И что из того? Да ничего, всего лишь повод сказать, что индейцевпотаватоми сменяли на озере мальчишки-эйтомайя, а затем и они бесследно исчезли с этих берегов. Словно никогда по ним и не бродили.
Печально об этом думать? Нисколько. Все касавшееся озера запечатлелось у меня в памяти, когда память была еще столь мало обремененной и столь жаждущей любых фактов, так что теперь это мое озеро и останется им, пока я жив. У меня нет желания туда ехать, ведь оно все равно перед глазами. Прошлой весной мне случилось на него взглянуть с высоты примерно шести миль, когда я летел из Луисвилла в Чикаго. Чувств оно у меня вызвало не больше, чем вызвал бы комок грязи, разглядываемый в микроскоп. Потому что там, внизу, было ненастоящее озеро Максинкуки. Настоящее осталось у меня в памяти.
То, которое у меня в памяти, я переплывал, когда мне было одиннадцать лет, с сестрой, пятью годами меня старше, и братом, тот был старше на девять лет, - мы плыли две с половиной мили, ни ярдом меньше, а рядом, подгоняя нас, плыла прохудившаяся лодка. Через тридцать лет сестра умерла. А брат, ставший ученым и занявшийся изучением атмосферы, по- прежнему полон сил, с утра до ночи толкует про облака да про электрические разряды. Времена меняются, но мое озеро не переменится никогда.

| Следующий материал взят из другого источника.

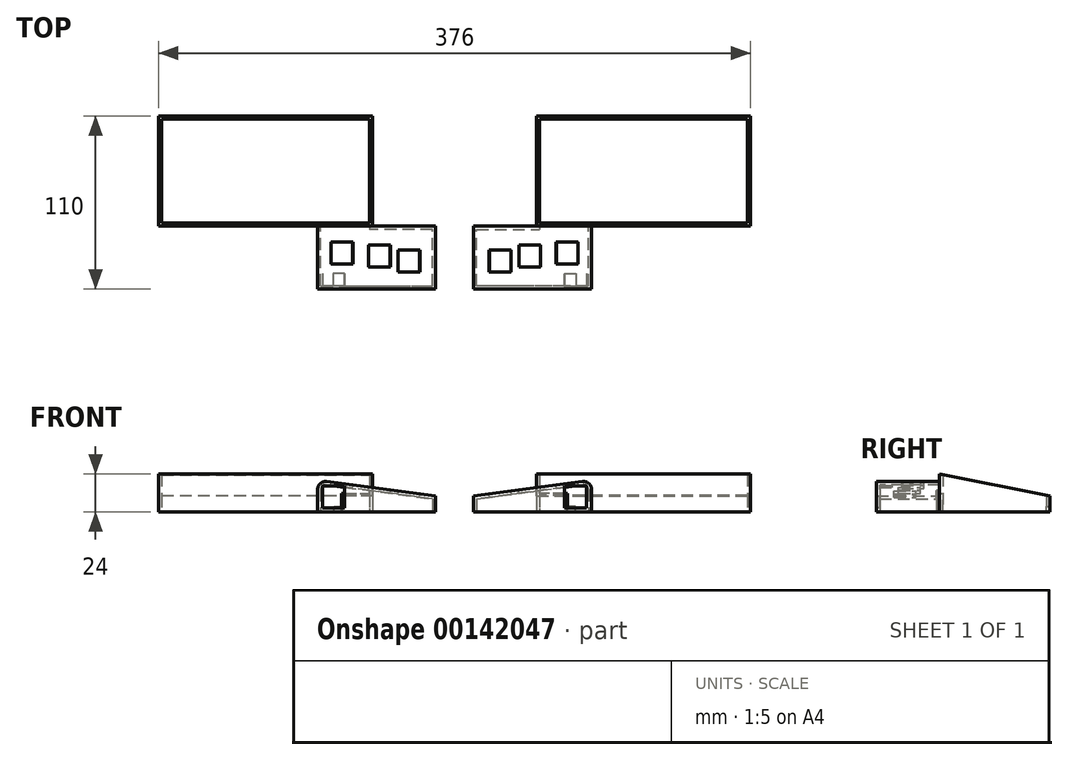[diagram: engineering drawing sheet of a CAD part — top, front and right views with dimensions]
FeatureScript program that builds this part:
annotation { "Feature Type Name" : "Feature", "Feature Type Description" : "" }
export const myFeature = defineFeature(function(context is Context, id is Id, definition is map)
    precondition{}
    {
        {
            var Q0;
            Q0=qCreatedBy(makeId("Top.planeOp"),FACE);
            var sketch = newSketch(context, id + "F0", { "sketchPlane" : qUnion([Q0])});
            skLineSegment(sketch, "E0.bottom", {"start": v(68, -35) * mm, "end": v(-68, -35) * mm});
            skLineSegment(sketch, "E0.top", {"start": v(68, 35) * mm, "end": v(-68, 35) * mm});
            skLineSegment(sketch, "E0.left", {"start": v(68, -35) * mm, "end": v(68, 35) * mm});
            skLineSegment(sketch, "E0.right", {"start": v(-68, -35) * mm, "end": v(-68, 35) * mm});
            skPoint(sketch, "E0.middle", {"position": v(0, 0) * mm});
            skLineSegment(sketch, "E1.bottom", {"start": v(-66, 35) * mm, "end": v(66, 35) * mm});
            skLineSegment(sketch, "E1.top", {"start": v(-66, -33) * mm, "end": v(66, -33) * mm});
            skLineSegment(sketch, "E1.left", {"start": v(-66, 35) * mm, "end": v(-66, -33) * mm});
            skLineSegment(sketch, "E1.right", {"start": v(66, 35) * mm, "end": v(66, -33) * mm});
            skLineSegment(sketch, "E2", {"start": v(-68, 4.76) * mm, "end": v(-66, 4.76) * mm});
            skPoint(sketch, "E2.endSnap0", {"position": v(-66, 1) * mm});
            skLineSegment(sketch, "E3", {"start": v(-7.66, -35) * mm, "end": v(-7.66, -33) * mm});
            skLineSegment(sketch, "E4", {"start": v(66, 1) * mm, "end": v(68, 1) * mm});
            skLineSegment(sketch, "E5", {"start": v(-66, 33) * mm, "end": v(66, 33) * mm});
            skLineSegment(sketch, "E6", {"start": v(0, 35) * mm, "end": v(0, 33) * mm});
            skLineSegment(sketch, "E7", {"start": v(-81.81, -13.23) * mm, "end": v(-79.54, -15.2) * mm});
            skLineSegment(sketch, "E8", {"start": v(-140.33, 40.9) * mm, "end": v(-140.33, -57.97) * mm});
            skSolve(sketch);
        }
        {
            var Q0;
            {var subQ3=sQuery(id+"F0.wireOp",EDGE,"E2");Q0=makeQuery(id+"F0.imprint","IMPRINT",FACE,{"disambiguationData":[TD([[makeQuery(id+"F0.imprint","IMPRINT",EDGE,{"derivedFrom":subQ3}),-1.0]])]});}
            var Q1;
            {var subQ5=sQuery(id+"F0.wireOp",EDGE,"E2");Q1=makeQuery(id+"F0.imprint","IMPRINT",FACE,{"disambiguationData":[TD([[makeQuery(id+"F0.imprint","IMPRINT",EDGE,{"derivedFrom":subQ5}),1.0]])]});}
            var Q2;
            {var subQ4=sQuery(id+"F0.wireOp",EDGE,"E3");Q2=makeQuery(id+"F0.imprint","IMPRINT",FACE,{"disambiguationData":[TD([[makeQuery(id+"F0.imprint","IMPRINT",EDGE,{"derivedFrom":subQ4}),-1.0]])]});}
            var Q3;
            {var subQ5=sQuery(id+"F0.wireOp",EDGE,"E4");Q3=makeQuery(id+"F0.imprint","IMPRINT",FACE,{"disambiguationData":[TD([[makeQuery(id+"F0.imprint","IMPRINT",EDGE,{"derivedFrom":subQ5}),1.0]])]});}
            var Q4;
            {var subQ3=sQuery(id+"F0.wireOp",EDGE,"E6");Q4=makeQuery(id+"F0.imprint","IMPRINT",FACE,{"disambiguationData":[TD([[makeQuery(id+"F0.imprint","IMPRINT",EDGE,{"derivedFrom":subQ3}),-1.0]])]});}
            var Q5;
            {var subQ3=sQuery(id+"F0.wireOp",EDGE,"E6");Q5=makeQuery(id+"F0.imprint","IMPRINT",FACE,{"disambiguationData":[TD([[makeQuery(id+"F0.imprint","IMPRINT",EDGE,{"derivedFrom":subQ3}),1.0]])]});}
            extrude(context, id + "F1", {"entities" : qUnion([Q0, Q1, Q2, Q3, Q4, Q5]), "depth" : 24 * mm});
        }
        {
            var Q0;
            Q0=makeQuery(id+"F1.opExtrude","SWEPT_FACE",FACE,{"disambiguationData":[OSD([sQuery(id+"F0.wireOp",EDGE,"E0.left")])]});
            var sketch = newSketch(context, id + "F2", { "sketchPlane" : qUnion([Q0])});
            skLineSegment(sketch, "E9", {"start": v(35, 24) * mm, "end": v(-35, 24) * mm});
            skLineSegment(sketch, "E10", {"start": v(35, 0) * mm, "end": v(35, 10) * mm});
            skLineSegment(sketch, "E11", {"start": v(-35, 24) * mm, "end": v(35, 10) * mm});
            skLineSegment(sketch, "E12", {"start": v(35, 10) * mm, "end": v(35, 24) * mm});
            skSolve(sketch);
        }
        {
            var Q0;
            Q0 = qSketchRegion(id + "F2", true);
            extrude(context, id + "F3", {"entities" : qUnion([Q0]), "operationType" : NewBodyOperationType.REMOVE, "endBound" : BoundingType.THROUGH_ALL, "oppositeDirection" : true, "depth" : 100 * mm});
        }
        {
            var Q0;
            Q0=qCreatedBy(makeId("Top.planeOp"),FACE);
            var sketch = newSketch(context, id + "F4", { "sketchPlane" : qUnion([Q0])});
            skLineSegment(sketch, "E13", {"start": v(-33, -35) * mm, "end": v(-108, -35) * mm});
            skLineSegment(sketch, "E14", {"start": v(-108, -35) * mm, "end": v(-108, -75) * mm});
            skLineSegment(sketch, "E15", {"start": v(-33, -35) * mm, "end": v(-33, -75) * mm});
            skLineSegment(sketch, "E16", {"start": v(-33, -75) * mm, "end": v(-108, -75) * mm});
            skLineSegment(sketch, "E17", {"start": v(-68, -29.84) * mm, "end": v(-68, -41.73) * mm});
            skLineSegment(sketch, "E18", {"start": v(-68, -41.73) * mm, "end": v(-33, -41.73) * mm});
            skSolve(sketch);
        }
        {
            var Q0;
            Q0 = qSketchRegion(id + "F4", true);
            extrude(context, id + "F5", {"entities" : qUnion([Q0]), "operationType" : NewBodyOperationType.ADD, "depth" : 20 * mm});
        }
        {
            var Q0;
            Q0=makeQuery(id+"F5.opExtrude","SWEPT_FACE",FACE,{"disambiguationData":[OSD([sQuery(id+"F4.wireOp",EDGE,"E13")])]});
            var sketch = newSketch(context, id + "F6", { "sketchPlane" : qUnion([Q0])});
            skLineSegment(sketch, "E19", {"start": v(108, 10) * mm, "end": v(108, 0) * mm});
            skLineSegment(sketch, "E20", {"start": v(108, 10) * mm, "end": v(33, 20) * mm});
            skLineSegment(sketch, "E21", {"start": v(108, 0) * mm, "end": v(108, 10) * mm});
            skLineSegment(sketch, "E22", {"start": v(108, 0) * mm, "end": v(33, 0) * mm});
            skLineSegment(sketch, "E23", {"start": v(33, 0) * mm, "end": v(33, 20) * mm});
            skLineSegment(sketch, "E24", {"start": v(108, 20) * mm, "end": v(108, 10) * mm});
            skLineSegment(sketch, "E25", {"start": v(108, 20) * mm, "end": v(33, 20) * mm});
            skSolve(sketch);
        }
        {
            var Q0;
            {var subQ0=sQuery(id+"F6.wireOp",EDGE,"E24");Q0=makeQuery(id+"F6.imprint","IMPRINT",FACE,{"disambiguationData":[TD([[makeQuery(id+"F6.imprint","IMPRINT",EDGE,{"derivedFrom":subQ0}),-1.0]])]});}
            var Q1;
            {var subQ0=sQuery(id+"F6.wireOp",EDGE,"E25");var subQ1=sQuery(id+"F6.wireOp",EDGE,"E20");var subQ2=makeQuery(id+"F6.imprint","INTERSECT",VERTEX,{"derivedFrom":[subQ1,sQuery(id+"F6.wireOp",EDGE,"E23"),subQ0]});Q1=makeQuery(id+"F6.imprint","IMPRINT",FACE,{"disambiguationData":[TD([[makeQuery(id+"F6.imprint","IMPRINT",EDGE,{"disambiguationData":[TD([[subQ2,1.0]])],"derivedFrom":subQ1}),-1.0]])]});}
            extrude(context, id + "F7", {"entities" : qUnion([Q0, Q1]), "operationType" : NewBodyOperationType.REMOVE, "endBound" : BoundingType.THROUGH_ALL, "oppositeDirection" : true, "depth" : 25 * mm});
        }
        {
            var Q0;
            Q0=makeQuery(id+"F7.boolean.opBoolean","MERGE",EDGE,{"derivedFrom":[makeQuery(id+"F5.opExtrude","CAP_EDGE",EDGE,{"disambiguationData":[OSD([sQuery(id+"F4.wireOp",EDGE,"E15")])],"isStart":false}),makeQuery(id+"F7.opExtrude","SWEPT_EDGE",EDGE,{"disambiguationData":[OSD([sQuery(id+"F6.wireOp",EDGE,"E20"),sQuery(id+"F6.wireOp",EDGE,"E23"),sQuery(id+"F6.wireOp",EDGE,"E25")])]})]});
            fillet(context, id + "F8", {"entities" : qUnion([Q0]), "radius" : 5 * mm, "tangentPropagation" : true, "allowEdgeOverflow" : false});
        }
        {
            var Q0;
            Q0=makeQuery(id+"F7.boolean.opBoolean","COPY",FACE,{"derivedFrom":makeQuery(id+"F7.opExtrude","SWEPT_FACE",FACE,{"disambiguationData":[OSD([sQuery(id+"F6.wireOp",EDGE,"E20")])]})});
            var sketch = newSketch(context, id + "F9", { "sketchPlane" : qUnion([Q0])});
            skLineSegment(sketch, "E26.bottom", {"start": v(-52.73, -59) * mm, "end": v(-52.73, -45) * mm});
            skLineSegment(sketch, "E26.top", {"start": v(-38.73, -59) * mm, "end": v(-38.73, -45) * mm});
            skLineSegment(sketch, "E26.left", {"start": v(-52.73, -59) * mm, "end": v(-38.73, -59) * mm});
            skLineSegment(sketch, "E26.right", {"start": v(-52.73, -45) * mm, "end": v(-38.73, -45) * mm});
            skPoint(sketch, "E26.middle", {"position": v(-45.73, -52) * mm});
            skLineSegment(sketch, "E27.bottom", {"start": v(-76.73, -61) * mm, "end": v(-76.73, -47) * mm});
            skLineSegment(sketch, "E27.top", {"start": v(-62.73, -61) * mm, "end": v(-62.73, -47) * mm});
            skLineSegment(sketch, "E27.left", {"start": v(-76.73, -61) * mm, "end": v(-62.73, -61) * mm});
            skLineSegment(sketch, "E27.right", {"start": v(-76.73, -47) * mm, "end": v(-62.73, -47) * mm});
            skPoint(sketch, "E27.middle", {"position": v(-69.73, -54) * mm});
            skLineSegment(sketch, "E28", {"start": v(-62.73, -54) * mm, "end": v(-52.73, -54) * mm});
            skLineSegment(sketch, "E29.bottom", {"start": v(-95.73, -64) * mm, "end": v(-95.73, -50) * mm});
            skLineSegment(sketch, "E29.top", {"start": v(-81.73, -64) * mm, "end": v(-81.73, -50) * mm});
            skLineSegment(sketch, "E29.left", {"start": v(-95.73, -64) * mm, "end": v(-81.73, -64) * mm});
            skLineSegment(sketch, "E29.right", {"start": v(-95.73, -50) * mm, "end": v(-81.73, -50) * mm});
            skPoint(sketch, "E29.middle", {"position": v(-88.73, -57) * mm});
            skLineSegment(sketch, "E30", {"start": v(-81.73, -57) * mm, "end": v(-76.73, -57) * mm});
            skLineSegment(sketch, "E31", {"start": v(-35.72, -45) * mm, "end": v(-35.78, -35) * mm});
            skLineSegment(sketch, "E32", {"start": v(-69.73, -47) * mm, "end": v(-69.73, -35) * mm});
            skLineSegment(sketch, "E33", {"start": v(-85.55, -35) * mm, "end": v(-85.55, -50) * mm});
            skPoint(sketch, "E33.endSnap0", {"position": v(-88.73, -50) * mm});
            skLineSegment(sketch, "E34", {"start": v(-95.73, -57) * mm, "end": v(-105.73, -57) * mm});
            skSolve(sketch);
        }
        {
            var Q0;
            Q0=makeQuery(id+"F5.boolean.opBoolean","MERGE",FACE,{"derivedFrom":[makeQuery(id+"F1.opExtrude","CAP_FACE",FACE,{"disambiguationData":[OSD([sQuery(id+"F0.wireOp",EDGE,"E0.bottom"),sQuery(id+"F0.wireOp",EDGE,"E0.top"),sQuery(id+"F0.wireOp",EDGE,"E0.left"),sQuery(id+"F0.wireOp",EDGE,"E0.right"),sQuery(id+"F0.wireOp",EDGE,"E1.bottom"),sQuery(id+"F0.wireOp",EDGE,"E1.top"),sQuery(id+"F0.wireOp",EDGE,"E1.left"),sQuery(id+"F0.wireOp",EDGE,"E1.right"),sQuery(id+"F0.wireOp",EDGE,"E5")])],"isStart":true}),makeQuery(id+"F5.opExtrude","CAP_FACE",FACE,{"disambiguationData":[OSD([sQuery(id+"F4.wireOp",EDGE,"E13"),sQuery(id+"F4.wireOp",EDGE,"E14"),sQuery(id+"F4.wireOp",EDGE,"E15"),sQuery(id+"F4.wireOp",EDGE,"E16")])],"isStart":true})]});
            var Q1;
            Q1=makeQuery(id+"F1.opExtrude","SWEPT_BODY",BODY,{"disambiguationData":[OSD([sQuery(id+"F0.wireOp",EDGE,"E0.bottom"),sQuery(id+"F0.wireOp",EDGE,"E0.top"),sQuery(id+"F0.wireOp",EDGE,"E0.left"),sQuery(id+"F0.wireOp",EDGE,"E0.right"),sQuery(id+"F0.wireOp",EDGE,"E1.bottom"),sQuery(id+"F0.wireOp",EDGE,"E1.top"),sQuery(id+"F0.wireOp",EDGE,"E1.left"),sQuery(id+"F0.wireOp",EDGE,"E1.right"),sQuery(id+"F0.wireOp",EDGE,"E5")])]});
            shell(context, id + "F10", {"entities" : qUnion([Q0]), "parts" : qUnion([Q1]), "thickness" : 2 * mm});
        }
        {
            var Q0;
            Q0 = qSketchRegion(id + "F9", true);
            extrude(context, id + "F11", {"entities" : qUnion([Q0]), "operationType" : NewBodyOperationType.REMOVE, "oppositeDirection" : true, "depth" : 25 * mm});
        }
        {
            var Q0;
            Q0=makeQuery(id+"F1.opExtrude","SWEPT_FACE",FACE,{"disambiguationData":[OSD([sQuery(id+"F0.wireOp",EDGE,"E0.top"),sQuery(id+"F0.wireOp",EDGE,"E1.bottom")])]});
            var sketch = newSketch(context, id + "F12", { "sketchPlane" : qUnion([Q0])});
            skLineSegment(sketch, "E35.bottom", {"start": v(43.3, 0) * mm, "end": v(48.68, 0) * mm});
            skLineSegment(sketch, "E35.top", {"start": v(43.3, 3.62) * mm, "end": v(48.68, 3.62) * mm});
            skLineSegment(sketch, "E35.left", {"start": v(43.3, 0) * mm, "end": v(43.3, 3.62) * mm});
            skLineSegment(sketch, "E35.right", {"start": v(48.68, 0) * mm, "end": v(48.68, 3.62) * mm});
            skSolve(sketch);
        }
        {
            var Q0;
            Q0=makeQuery(id+"F12.imprint","IMPRINT",FACE,{"disambiguationData":[TD([[makeQuery(id+"F12.imprint","IMPRINT",EDGE,{"derivedFrom":sQuery(id+"F12.wireOp",EDGE,"E35.bottom")}),1.0]])]});
            extrude(context, id + "F13", {"entities" : qUnion([Q0]), "operationType" : NewBodyOperationType.REMOVE, "oppositeDirection" : true, "depth" : 5 * mm});
        }
        {
            var Q0;
            Q0=makeQuery(id+"F1.opExtrude","SWEPT_FACE",FACE,{"disambiguationData":[OSD([sQuery(id+"F0.wireOp",EDGE,"E1.top")])]});
            var sketch = newSketch(context, id + "F14", { "sketchPlane" : qUnion([Q0])});
            skLineSegment(sketch, "E36.bottom", {"start": v(48.31, 0) * mm, "end": v(66, 0) * mm});
            skLineSegment(sketch, "E36.top", {"start": v(48.31, 11.8) * mm, "end": v(66, 11.8) * mm});
            skLineSegment(sketch, "E36.left", {"start": v(48.31, 0) * mm, "end": v(48.31, 11.8) * mm});
            skLineSegment(sketch, "E36.right", {"start": v(66, 0) * mm, "end": v(66, 11.8) * mm});
            skSolve(sketch);
        }
        {
            var Q0;
            Q0 = qSketchRegion(id + "F14", true);
            extrude(context, id + "F15", {"entities" : qUnion([Q0]), "operationType" : NewBodyOperationType.REMOVE, "oppositeDirection" : true, "depth" : 10 * mm});
        }
        {
            var Q0;
            Q0=qCreatedBy(makeId("Right.planeOp"),FACE);
            cPlane(context, id + "F16", {"entities" : qUnion([Q0]), "cplaneType" : CPlaneType.OFFSET, "offset" : 120 * mm, "oppositeDirection" : true, "width" : 150 * mm, "height" : 150 * mm});
        }
        {
            var Q0;
            Q0=makeQuery(id+"F5.opExtrude","SWEPT_FACE",FACE,{"disambiguationData":[OSD([sQuery(id+"F4.wireOp",EDGE,"E16")])]});
            var sketch = newSketch(context, id + "F17", { "sketchPlane" : qUnion([Q0])});
            skLineSegment(sketch, "E37.bottom", {"start": v(-50.09, 2.65) * mm, "end": v(-50.09, 16.65) * mm});
            skLineSegment(sketch, "E37.top", {"start": v(-36.09, 2.65) * mm, "end": v(-36.09, 16.65) * mm});
            skLineSegment(sketch, "E37.left", {"start": v(-50.09, 2.65) * mm, "end": v(-36.09, 2.65) * mm});
            skLineSegment(sketch, "E37.right", {"start": v(-50.09, 16.65) * mm, "end": v(-36.09, 16.65) * mm});
            skPoint(sketch, "E37.middle", {"position": v(-43.09, 9.65) * mm});
            skLineSegment(sketch, "E38", {"start": v(-43.09, 16.65) * mm, "end": v(-43.09, 18.65) * mm});
            skSolve(sketch);
        }
        {
            var Q0;
            Q0=makeQuery(id+"F17.imprint","IMPRINT",FACE,{"disambiguationData":[TD([[makeQuery(id+"F17.imprint","IMPRINT",EDGE,{"derivedFrom":sQuery(id+"F17.wireOp",EDGE,"E37.bottom")}),-1.0]])]});
            extrude(context, id + "F18", {"entities" : qUnion([Q0]), "operationType" : NewBodyOperationType.REMOVE, "oppositeDirection" : true, "depth" : 10 * mm});
        }
        {
            var Q0;
            Q0=makeQuery(id+"F1.opExtrude","SWEPT_BODY",BODY,{"disambiguationData":[OSD([sQuery(id+"F0.wireOp",EDGE,"E0.bottom"),sQuery(id+"F0.wireOp",EDGE,"E0.top"),sQuery(id+"F0.wireOp",EDGE,"E0.left"),sQuery(id+"F0.wireOp",EDGE,"E0.right"),sQuery(id+"F0.wireOp",EDGE,"E1.bottom"),sQuery(id+"F0.wireOp",EDGE,"E1.top"),sQuery(id+"F0.wireOp",EDGE,"E1.left"),sQuery(id+"F0.wireOp",EDGE,"E1.right"),sQuery(id+"F0.wireOp",EDGE,"E5")])]});
            var Q1;
            Q1=qCreatedBy(id+"F16.planeOp",FACE);
            mirror(context, id + "F19", {"entities" : qUnion([Q0]), "mirrorPlane" : qUnion([Q1])});
        }
    });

Если бы мне пришло в голову написать роман или пьесу о Максинкуки, получилась бы чеховская вещь, потому что там бы рассказывалось про нескольких подростков, получивших в наследство коттеджик, любимый ими с детства, и пытавшихся мирно в нем ужиться, а потом дети этих подростков вырастают, разбредаются по миру, навсегда покидая родные берега, ну, и так далее. Наш коттедж, которым совместно - и не без склок - владели отец с братом и сестрой, под конец второй мировой войны был продан какому-то незнакомому человеку. Купивший отсрочил на неделю свой переезд, с тем чтобы я, только что демобилизованный и женившийся, мог провести там медовые денечки. Покупатель оказался концертмейстером симфонического оркестра Индианаполиса, значит, должен был быть романтиком. А моя невеста, чье девичье имя Джейн Кокс - она из английской семьи, - призналась, что один ее родственник все возмущался: "Неужели ты вправду намерена связать жизнь с этой немчурой?"